Stop Using locator() for Everything in Playwright

Q: Should I use data-testid on everything instead?

No. data-testid is better than CSS classes but worse than getByRole because it still requires developer effort to add and maintain. Use getByRole first, getByTestId when semantic locators genuinely can't distinguish the element.

I review test automation code for a living. The single most common pattern I see in Playwright codebases — especially from teams that migrated from Selenium — is page.locator('.btn-submit') everywhere. CSS selectors, data attributes, XPaths, all piped through locator(). The Playwright docs are right there. getByRole, getByText, getByLabel, getByTestId — purpose-built methods that find elements the way a user would. But old habits die hard.

The Selenium Muscle Memory Problem

This isn’t a knowledge problem. Most teams know getByRole exists. It’s a muscle memory problem. If you spent 5+ years writing By.id(), By.cssSelector(), and By.xpath() in Selenium, your brain defaults to the same pattern in Playwright. You reach for locator() with a CSS selector because that’s what “finding an element” means to you.

I’ve seen this play out at three different enterprises in the last year alone. Teams migrate from Selenium to Playwright, run through the getting-started docs, and then immediately start writing:

// The Selenium mindset in Playwright clothes
async login(username: string, password: string) {
  await this.page.locator('#username').fill(username);
  await this.page.locator('#password').fill(password);
  await this.page.locator('.btn-login').click();
}

This works. It passes. But it’s fragile for the same reasons your Selenium selectors were fragile — you’ve coupled your test to implementation details that change with every UI refactor. I covered this broader problem in why text-based selectors outlast CSS classes: when your locator depends on a class name or ID, every frontend commit is a potential test-breaking event.

What the same code looks like with semantic locators

// How Playwright wants you to find elements
async login(username: string, password: string) {
  await this.page.getByLabel('Username').fill(username);
  await this.page.getByLabel('Password').fill(password);
  await this.page.getByRole('button', { name: 'Log in' }).click();
}

No CSS selectors. No IDs. No fragile coupling. These locators survive a complete redesign as long as the labels and button text stay the same — and if those change, your test should break, because that’s a user-facing change worth verifying.

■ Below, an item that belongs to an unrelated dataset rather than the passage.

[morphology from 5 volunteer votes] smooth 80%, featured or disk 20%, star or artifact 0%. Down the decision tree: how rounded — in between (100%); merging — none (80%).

Why getByRole Is More Than Syntactic Sugar

The getByRole method isn’t just a prettier way to find elements. It queries the accessibility tree, not the DOM. That distinction matters more than most teams realize.

It catches accessibility regressions for free

When you use getByRole('button', { name: 'Submit' }), Playwright checks that the element is actually exposed as a button to assistive technology. If someone replaces a <button> with a styled <div onclick="...">, your test fails — not because the click doesn’t work, but because the element isn’t a button in the accessibility tree anymore. That’s a real accessibility regression your CSS selector would have missed.

// This passes even if the button is a styled div
await page.locator('.submit-btn').click();

// This fails if the element isn't actually a button role
await page.getByRole('button', { name: 'Place order' }).click();

It matches how your users actually navigate

Screen readers, keyboard navigation, and automated accessibility tools all use the same role-based model. When you write getByRole('textbox', { name: 'Email' }), your test is doing exactly what a screen reader does: looking for an input labeled “Email.” If that works for your test, it works for your users.

When to Use Which Locator

Playwright gives you a hierarchy of locator methods. Here’s the decision framework I use after reviewing dozens of enterprise codebases:

Tier 1: Semantic locators (use by default)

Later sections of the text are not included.